I am new to R and am trying to find a better solution for accomplishing this fairly simple task efficiently.
I have a data.frame M with 100,000 lines (and many columns, out of which 2 columns are relevant to this problem, I'll call it M1, M2). I have another data.frame where column V1 with about 10,000 elements is essential to this task. My task is this:
For each of the element in V1, find where does it occur in M2 and pull out the corresponding M1. I am able to do this using for-loop and it is terribly slow! I am used to Matlab and Perl and this is taking for EVER in R! Surely there's a better way. I would appreciate any valuable suggestions in accomplishing this task...

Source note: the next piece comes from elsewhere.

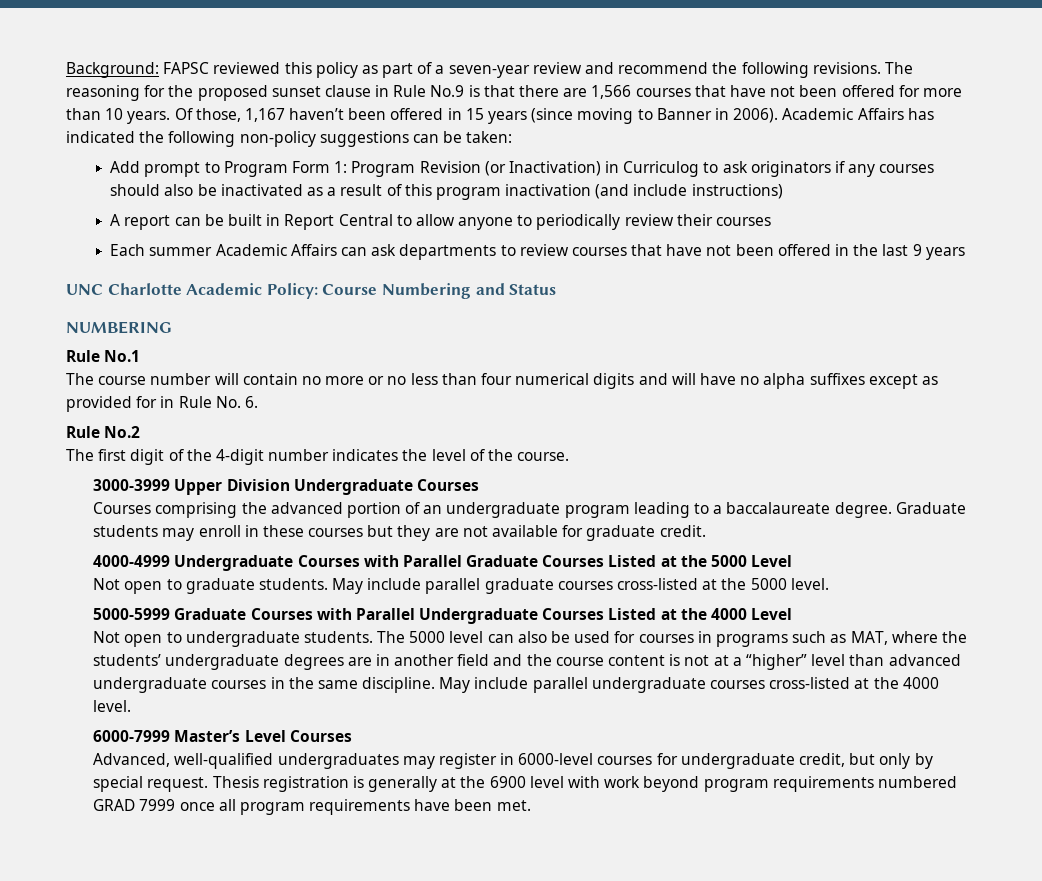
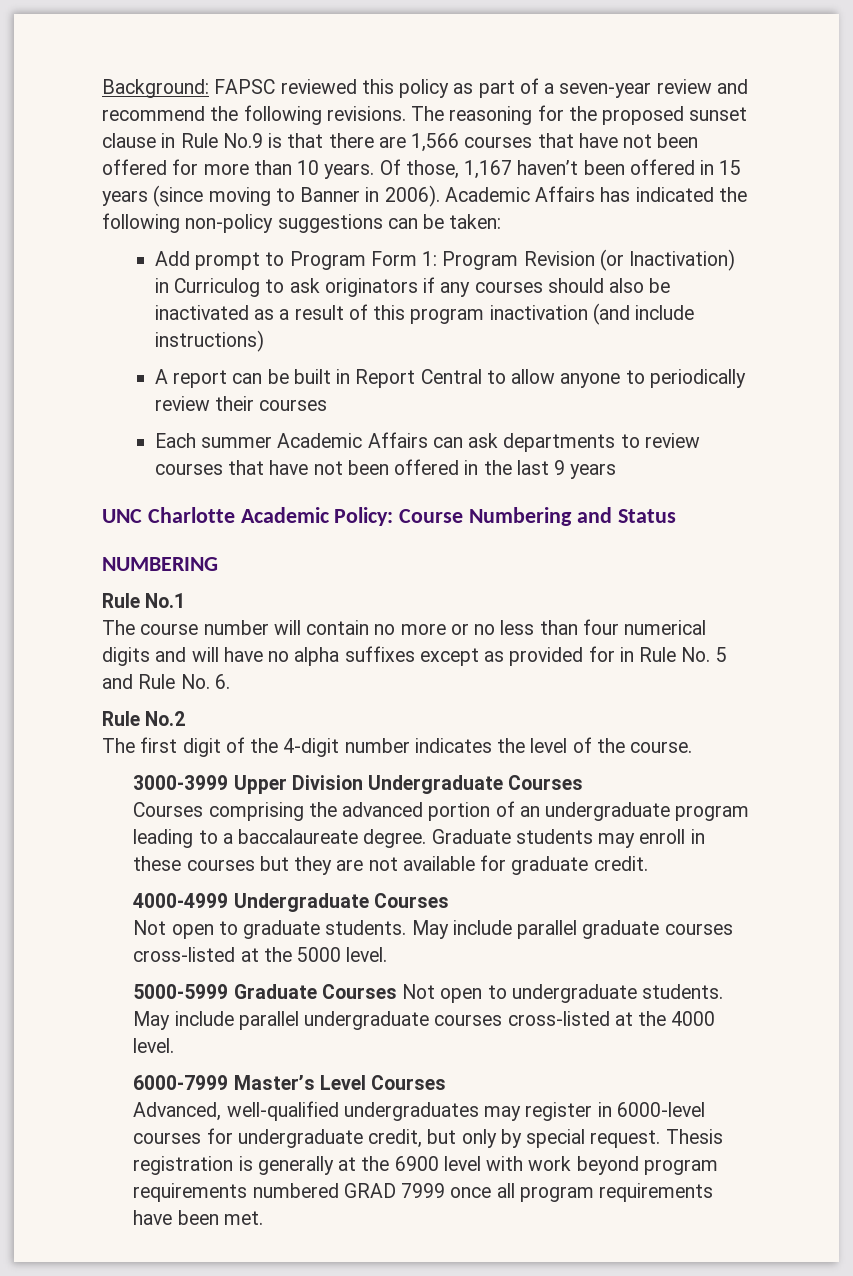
(241, 402) none -> [715,647,727,662] [102,674,210,689] 5 and Rule No.
[363,555,793,567] with Parallel Graduate Courses Listed at the 5000 Level -> (449, 900) none
[316,608,793,624] with Parallel Undergraduate Courses Listed at the 4000 Level // -> (397, 991) none
[377,631,967,647] [93,654,961,670] [93,677,436,693] The 5000 level can also be used for courses in programs such as MAT, where the students’ undergraduate degrees are in another field and the course content is not at a “higher” level than advanced undergraduate courses in the same discipline. -> (724, 991) none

for (x in c(1:length(V$V1)) {
start[x] = M$M1[M$M2 == V$V1[x]]
}
There is only 1 element that will match, and so I can use the logical statement to directly get the element in start vector. How can I vectorize this?
Thank you!
Here is another solution using the same example by #aix.
M[match(V$V1, M$M2),]
To benchmark performance, we can use the R package rbenchmark.
library(rbenchmark)
f_ramnath = function() M[match(V$V1, M$M2),]
f_aix = function() merge(V, M, by.x='V1', by.y='M2', sort=F)
f_chase = function() M[M$M2 %in% V$V1,] # modified to return full data frame
benchmark(f_ramnath(), f_aix(), f_chase(), replications = 10000)
test replications elapsed relative
2 f_aix() 10000 12.907 7.068456
3 f_chase() 10000 2.010 1.100767
1 f_ramnath() 10000 1.826 1.000000
Another option is to use the %in% operator:
> set.seed(1)
> M <- data.frame(M1 = sample(1:20, 15, FALSE), M2 = sample(1:20, 15, FALSE))
> V <- data.frame(V1 = sample(1:20, 10, FALSE))
> M$M1[M$M2 %in% V$V1]
[1] 6 8 11 9 19 1 3 5
Sounds like you're looking for merge:
> M <- data.frame(M1=c(1,2,3,4,10,3,15), M2=c(15,6,7,8,-1,12,5))
> V <- data.frame(V1=c(-1,12,5,7))
> merge(V, M, by.x='V1', by.y='M2', sort=F)
V1 M1
1 -1 10
2 12 3
3 5 15
4 7 3
If V$V1 might contain values not present in M$M2, you may want to specify all.x=T. This will fill in the missing values with NAs instead of omitting them from the result.